Jisoo membuatkan pesanan itu dengan sepenuh hati, entah kenapa ia sangat senang membuatkan pesanan yang dibeli konsumen itu sambil mendengarkan lelaki kurir tadi terus mengoceh di telpon karena permintaannya di tolak oleh Jisoo.

***

"Hey, berapa gajimu sampai-sampai kau berlaku seperti itu di depanku hah? Dasar wanita tidak tau diri." sepanjang jalan Jisoo membawa kopi pesanan konsumennya lelaki tadi masih mengikuti Jisoo dengan sepeda motor yang ia tumpangi. "Pesananku tidak di bayar dan kau malah enak-enak pulang dengan tenang? Aku tidak akan membiarkan hal itu terjadi padamu, kau harus membayar kerugianku." hardiknya tidak berhenti.

"Aku akan meminta dengan halus kepadamu Pak, bisakah kau berhenti mengikutiku karena aku sudah lelah mendengarkan ocehanmu."

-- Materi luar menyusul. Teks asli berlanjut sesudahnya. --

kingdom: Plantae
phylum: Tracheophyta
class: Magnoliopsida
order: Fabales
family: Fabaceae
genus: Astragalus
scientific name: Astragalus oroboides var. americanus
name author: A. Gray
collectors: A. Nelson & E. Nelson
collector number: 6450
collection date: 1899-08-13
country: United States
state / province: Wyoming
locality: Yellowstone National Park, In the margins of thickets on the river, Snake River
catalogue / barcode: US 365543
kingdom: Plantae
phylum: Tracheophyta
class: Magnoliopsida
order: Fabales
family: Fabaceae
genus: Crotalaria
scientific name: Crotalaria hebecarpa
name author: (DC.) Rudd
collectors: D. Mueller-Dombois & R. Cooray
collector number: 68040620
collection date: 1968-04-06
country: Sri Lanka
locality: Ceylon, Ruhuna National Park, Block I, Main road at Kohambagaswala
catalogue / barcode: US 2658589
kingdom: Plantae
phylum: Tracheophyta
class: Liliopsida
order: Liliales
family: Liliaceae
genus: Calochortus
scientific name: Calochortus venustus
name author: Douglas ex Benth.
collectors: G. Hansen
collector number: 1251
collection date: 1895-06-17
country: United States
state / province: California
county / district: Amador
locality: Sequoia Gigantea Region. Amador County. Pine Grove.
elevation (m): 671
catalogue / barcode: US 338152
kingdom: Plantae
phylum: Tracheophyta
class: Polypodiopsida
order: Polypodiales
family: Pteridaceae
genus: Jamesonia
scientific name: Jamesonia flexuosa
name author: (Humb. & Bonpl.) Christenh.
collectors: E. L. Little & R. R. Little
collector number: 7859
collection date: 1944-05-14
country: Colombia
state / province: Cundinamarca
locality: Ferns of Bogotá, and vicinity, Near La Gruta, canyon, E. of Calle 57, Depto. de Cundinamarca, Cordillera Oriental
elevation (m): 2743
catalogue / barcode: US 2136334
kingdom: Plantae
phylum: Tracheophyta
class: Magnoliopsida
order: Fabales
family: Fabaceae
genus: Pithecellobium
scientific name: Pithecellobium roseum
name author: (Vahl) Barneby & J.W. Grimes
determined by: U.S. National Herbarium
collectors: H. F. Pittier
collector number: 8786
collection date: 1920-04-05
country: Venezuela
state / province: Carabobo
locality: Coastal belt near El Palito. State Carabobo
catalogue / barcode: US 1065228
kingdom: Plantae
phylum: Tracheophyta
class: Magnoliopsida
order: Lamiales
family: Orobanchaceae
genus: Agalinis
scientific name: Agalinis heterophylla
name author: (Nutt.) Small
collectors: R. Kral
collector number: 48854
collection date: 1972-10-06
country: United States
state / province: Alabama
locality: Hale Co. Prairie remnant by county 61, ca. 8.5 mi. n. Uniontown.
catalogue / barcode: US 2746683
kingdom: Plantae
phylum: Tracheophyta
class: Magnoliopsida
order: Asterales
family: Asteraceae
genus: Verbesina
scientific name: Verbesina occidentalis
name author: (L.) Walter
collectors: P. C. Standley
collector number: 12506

"Kurang ajar sekali mulutmu itu, aku kehilangan uang karenamu."

"Iya dan aku kehilangan waktuku dengan percuma karenamu, impas kan?" Jisoo berusaha mencari sesuatu yang bisa ia gunakan untuk melawan lelaki itu namun tidak ada apa-apa disana. "Bolehkah aku membunuhnya saja?"

***

Jisoo berdiri di depan rumah yang sama seperti kemarin, rumah yang terakhir kali ia datangi. "Permisi.."

"Kenapa kau memberikan pesanan itu kepada konsumennya langsung hah? Harusnya kau memberikannya kepadaku agar aku bisa mendapatkan bayarannya, kau benar-benar tidak tau diri." Iya, lelaki itu masih mengikuti Jisoo meskipun jarak kafe dan perumahan itu tidak terlalu jauh tapi tidak ada sedikit pun niatan ia untuk pergi dan membiarkan Jisoo melakukannya sendiri.

"Jisoo-ya? Kau tau darimana alamat rumahku?" Jennie berjalan keluar dari rumah sambil memastikan kedua orang tuanya tidak terbangun.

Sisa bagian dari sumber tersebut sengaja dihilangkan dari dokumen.